# Oil Rigs by Gulf Shores, AL ?



## Kevin B

When I visit my in-laws in Foley, Al, sometimes we will go down to Gulf Shores for a walk on the beach; off to the south-southwest, I can see several oil rigs, any idea how far out they are?
On a clear day, I can see them easily.

Thanks
Kevin


----------



## JoeyWelch

The closest one is 3.6 miles off the beach and if you are looking at it from the South end of Hwy.59 it somewhere around 8 miles away.


----------



## Kevin B

Thank you
And Yes we go right to where 59 ends and Tees into 182. at the beach.

Kevin


----------



## SouthAlabamaSlayer

Launching at the end of Ft. Morgan, the closest is around a 4-5 mile run.


----------



## Pier#r

BTW, those are gas rigs.
No oil rigs near shore in that area, just gas.
But they look about the same ;-)


----------



## Kevin B

*OK*



Pier#r said:


> BTW, those are gas rigs.
> No oil rigs near shore in that area, just gas.
> But they look about the same ;-)


 
OK, I wouldn't know one from the other .
I will be down there the first week of March for a week. If the weather allows ?, would it be worth the run out to them to try and catch some fish ?.
And if so ?, what would be the best way to fish them ?.
and what might i catch ?.

Thanks
Kevin


----------



## Play'N Hooky Too

Tie off to the rig (on the down current side of course), drift off about 20 - 30 feet, and drop some live pinfish down. If you can get past the red snapper you might get an amberjack or some of the other species of snapper and grouper that are legal to keep.


----------



## SouthAlabamaSlayer

Play'N Hooky said:


> Tie off to the rig (on the down current side of course), drift off about 20 - 30 feet, and drop some live pinfish down. If you can get past the red snapper you might get an amberjack or some of the other species of snapper and grouper that are legal to keep.


There aren't a lot of aj's in 35ft of water, at least not off of Alabama.


----------



## Play'N Hooky Too

SouthAlabamaSlayer said:


> There aren't a lot of aj's in 35ft of water, at least not off of Alabama.

EXERCISE REQUIREMENTS
A: According to the thread about the rigs off Gulf Shores, how far off the beach is the closest rig?
B: Extract the part of the Gulf Shores rig thread that runs from "I will be down" up to and including "fish them ?.", word for word.

DATA EXTRACT
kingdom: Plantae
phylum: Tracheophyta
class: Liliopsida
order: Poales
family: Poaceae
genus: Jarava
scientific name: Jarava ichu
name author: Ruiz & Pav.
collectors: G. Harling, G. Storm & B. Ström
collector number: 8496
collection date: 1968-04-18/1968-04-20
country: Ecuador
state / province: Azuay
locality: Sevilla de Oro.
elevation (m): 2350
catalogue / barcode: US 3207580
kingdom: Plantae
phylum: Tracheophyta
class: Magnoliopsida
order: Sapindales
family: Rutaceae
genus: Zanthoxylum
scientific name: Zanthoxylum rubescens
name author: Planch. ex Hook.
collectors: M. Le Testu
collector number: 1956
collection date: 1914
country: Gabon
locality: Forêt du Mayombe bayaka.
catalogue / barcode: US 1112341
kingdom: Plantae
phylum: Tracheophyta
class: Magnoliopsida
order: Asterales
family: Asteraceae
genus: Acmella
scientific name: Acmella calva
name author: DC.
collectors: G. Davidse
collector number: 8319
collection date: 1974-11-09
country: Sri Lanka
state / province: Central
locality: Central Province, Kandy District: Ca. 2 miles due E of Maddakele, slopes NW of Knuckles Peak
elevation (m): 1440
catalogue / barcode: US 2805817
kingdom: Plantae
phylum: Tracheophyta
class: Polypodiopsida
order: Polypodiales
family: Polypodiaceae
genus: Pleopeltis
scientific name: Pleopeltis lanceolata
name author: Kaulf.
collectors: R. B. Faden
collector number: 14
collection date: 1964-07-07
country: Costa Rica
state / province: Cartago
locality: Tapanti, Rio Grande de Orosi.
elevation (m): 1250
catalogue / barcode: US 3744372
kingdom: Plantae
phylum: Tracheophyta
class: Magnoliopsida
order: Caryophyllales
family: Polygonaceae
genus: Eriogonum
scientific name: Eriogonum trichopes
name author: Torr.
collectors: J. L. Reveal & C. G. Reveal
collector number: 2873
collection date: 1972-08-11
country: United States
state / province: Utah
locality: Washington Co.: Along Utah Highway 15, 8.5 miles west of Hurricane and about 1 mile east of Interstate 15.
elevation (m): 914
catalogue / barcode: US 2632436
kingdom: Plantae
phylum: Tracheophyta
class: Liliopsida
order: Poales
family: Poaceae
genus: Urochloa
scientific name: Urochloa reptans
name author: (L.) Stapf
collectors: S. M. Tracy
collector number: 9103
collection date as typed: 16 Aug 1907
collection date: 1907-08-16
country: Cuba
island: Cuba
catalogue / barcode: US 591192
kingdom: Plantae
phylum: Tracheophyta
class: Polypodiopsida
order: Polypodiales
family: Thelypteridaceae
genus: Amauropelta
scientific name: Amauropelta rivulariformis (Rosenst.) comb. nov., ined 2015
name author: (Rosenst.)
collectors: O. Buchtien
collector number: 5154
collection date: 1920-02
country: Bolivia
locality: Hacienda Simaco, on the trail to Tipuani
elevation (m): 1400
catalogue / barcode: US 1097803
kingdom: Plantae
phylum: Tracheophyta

ANSWERS PROVIDED
A: 3.6 miles

B:
I will be down there the first week of March for a week. If the weather allows ?, would it be worth the run out to them to try and catch some fish ?.
And if so ?, what would be the best way to fish them ?.